= Compito scritto a =
Elenca tutti i riferimenti ai Vangeli indicati tra parentesi nel brano su Gesù.

____________

Un Dio fatto uomo, umiliato, giustiziato come i peccatori, risorto dai morti e che ci interpella sempre

di Monsignor André-Joseph Léonard

1. Con parole inequivocabili, Gesù – e solo Lui – si è messo al livello di Dio. Questo l’ha portato alla sua condanna a morte per blasfemia. Come nessun altro, ha avuto gesti che solo Dio può rivendicare.

Mai un uomo ha parlato come parla quest’uomo!” (Gv 7, 46).

La prima caratteristica della figura di Gesù è la pretesa che ha espresso, sia nelle parole che nelle azioni, di essere di condizione divina. Questo è assolutamente unico nella storia dell’umanità. Gesù è l’unico uomo che nel pieno delle sue facoltà abbia “rivendicato” di essere uguale a Dio.

Questo si traduce in primo luogo nelle sue parole, delle quali informano gli evangelisti Giovanni, Matteo e Luca: “Tu, che sei uomo, ti fai Dio” (Gv 10, 33), “Chi ha visto me ha visto il Padre” (Gv 14, 10), “Io e il Padre siamo una cosa sola” (Gv 10, 30).

Tutto questo ha portato alla sua condanna a morte per blasfemia, nel suo processo davanti al Sinedrio (assemblea di responsabili religiosi).

Il testo più decisivo si trova nel Vangelo di Marco, quando si racconta il processo a Gesù: “‘Sei tu il Cristo, il Figlio di Dio benedetto?’ Gesù rispose: ‘Io lo sono! E vedrete il Figlio dell’uomo seduto alla destra della Potenza e venire con le nubi del cielo’. Allora il sommo sacerdote, stracciandosi le vesti, disse: ‘Che bisogno abbiamo ancora di testimoni? Avete udito la bestemmia; che ve ne pare?’. Tutti sentenziarono che era reo di morte” (Mc 14, 61-64).

____________

= Compito scritto b =
Cita parola per parola tutte le righe di testo delle voci qui sotto, quelle con le immagini delle pagine e il testo estratto, lasciando fuori le immagini.

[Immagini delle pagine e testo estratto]
____________

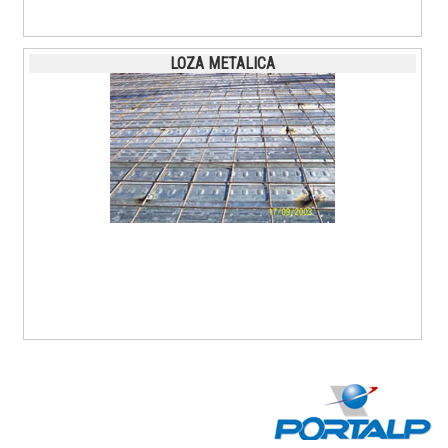
LOZA METALICA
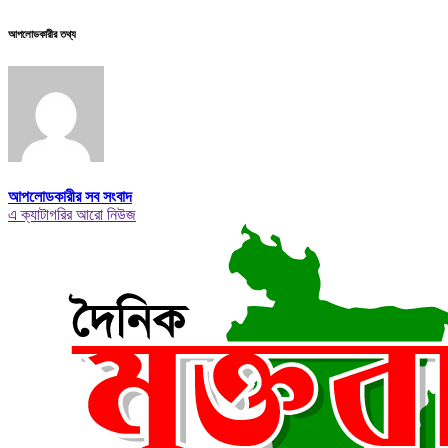
আপলোডকারীর তথ্য
আপলোডকারীর সব সংবাদ
এ ক্যাটাগরির আরো নিউজ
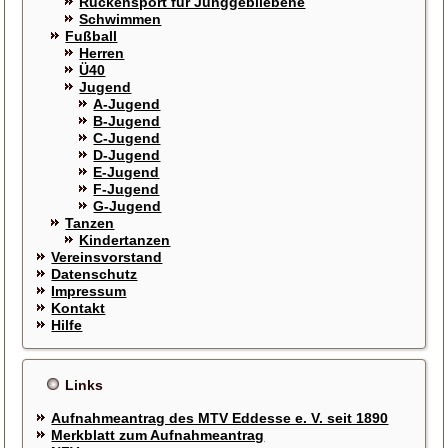
Rückensport für Junggebliebene
Schwimmen
Fußball
Herren
Ü40
Jugend
A-Jugend
B-Jugend
C-Jugend
D-Jugend
E-Jugend
F-Jugend
G-Jugend
Tanzen
Kindertanzen
Vereinsvorstand
Datenschutz
Impressum
Kontakt
Hilfe
Links
Aufnahmeantrag des MTV Eddesse e. V. seit 1890
Merkblatt zum Aufnahmeantrag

____________

= Risposta scritta a =
- Gv 7, 46
- Gv 10, 33
- Gv 14, 10
- Gv 10, 30
- Mc 14, 61-64

= Risposta scritta b =
LOZA METALICA
আপলোডকারীর তথ্য
আপলোডকারীর সব সংবাদ
এ ক্যাটাগরির আরো নিউজ
Rückensport für Junggebliebene
Schwimmen
Fußball
Herren
Ü40
Jugend
A-Jugend
B-Jugend
C-Jugend
D-Jugend
E-Jugend
F-Jugend
G-Jugend
Tanzen
Kindertanzen
Vereinsvorstand
Datenschutz
Impressum
Kontakt
Hilfe
Links
Aufnahmeantrag des MTV Eddesse e. V. seit 1890
Merkblatt zum Aufnahmeantrag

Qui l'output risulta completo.